Taksiyle eve geçip akşamki yemek için hazırlanmaya başladım. Klasik olarak şık bir takımımı giyip saçlarımı açık bırakıp şekil verdim, yüzüme hafif bir makyaj yapıp saate baktığımda saat 19.49 du. Ev çok sessizdi, her şeye rağmen Gece'nin yokluğu daha ağır basmıştı... 

Yüzbaşıyı aradığımda çok geçmeden telefonu açtığında direk "bir sorun mu var" diye sordu, "Gece'yi ne zaman alabilirim" diye sorduğumda bana şimdi karşı evin en üst katına gelip alabileceğimi söylediğinde telefonu kapatıp çok uzun olmayan topuklu ayakkabımı giyip aşağıya indim.
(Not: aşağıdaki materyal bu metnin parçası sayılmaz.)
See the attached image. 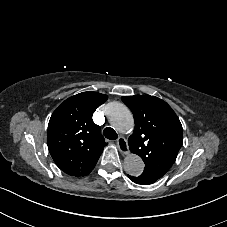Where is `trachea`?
I'll use <instances>...</instances> for the list:
<instances>
[{
  "instance_id": "1",
  "label": "trachea",
  "mask_w": 227,
  "mask_h": 227,
  "mask_svg": "<svg viewBox=\"0 0 227 227\" xmlns=\"http://www.w3.org/2000/svg\"><path fill=\"white\" fill-rule=\"evenodd\" d=\"M103 134L104 136L107 138V139H110V140H115L118 138V134L116 133V131L111 128V127H106L104 130H103Z\"/></svg>"
}]
</instances>
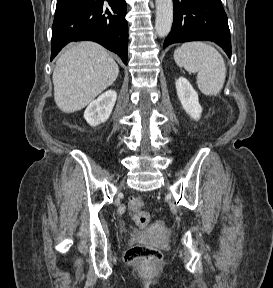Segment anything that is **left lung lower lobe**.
<instances>
[{
    "label": "left lung lower lobe",
    "mask_w": 273,
    "mask_h": 288,
    "mask_svg": "<svg viewBox=\"0 0 273 288\" xmlns=\"http://www.w3.org/2000/svg\"><path fill=\"white\" fill-rule=\"evenodd\" d=\"M171 32L163 49L172 43L213 41L231 57V37L221 0H173Z\"/></svg>",
    "instance_id": "1"
}]
</instances>
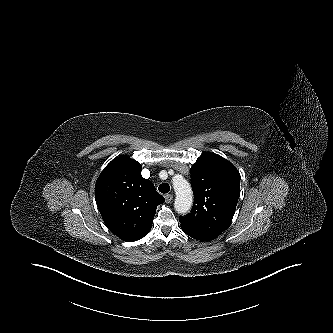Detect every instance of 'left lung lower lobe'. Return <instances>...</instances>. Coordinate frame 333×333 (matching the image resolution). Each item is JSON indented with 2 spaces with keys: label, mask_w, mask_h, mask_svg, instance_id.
Returning a JSON list of instances; mask_svg holds the SVG:
<instances>
[{
  "label": "left lung lower lobe",
  "mask_w": 333,
  "mask_h": 333,
  "mask_svg": "<svg viewBox=\"0 0 333 333\" xmlns=\"http://www.w3.org/2000/svg\"><path fill=\"white\" fill-rule=\"evenodd\" d=\"M182 230H183L187 235H189V236L192 237V238H195V239H198V240H202V241H208V240H209V239H207V238H205V237H203V236H201V235H198V234H196V233L190 232V231H188V230H186V229H184V228H182Z\"/></svg>",
  "instance_id": "0a47b994"
}]
</instances>
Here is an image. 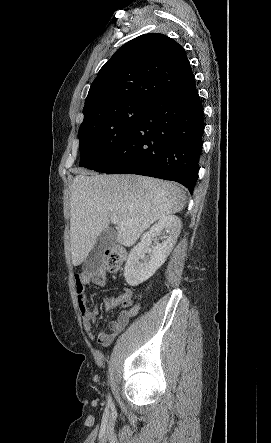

Telefonuma gelen mesaja baktığımda Barlas'ın bana mekanın konumunu ve saati attığını gördüm. Konum çok uzak bir yer değildi hatta bildiğim ve daha önceden gittiğim Baran'nın mekanıydı, orayla her ne kadar kötü anılarımda olsa mecburen gidecektim.

Binanın kapısı açık olunca yüzbaşının açtığını anlayarak içeriye girdim ve en üst kata çıktım , zaten bina üç katlıydı. İki kapının önüne gelince ayakkabılardan anladığım kadarıyla soldaki evin kapısını çaldım.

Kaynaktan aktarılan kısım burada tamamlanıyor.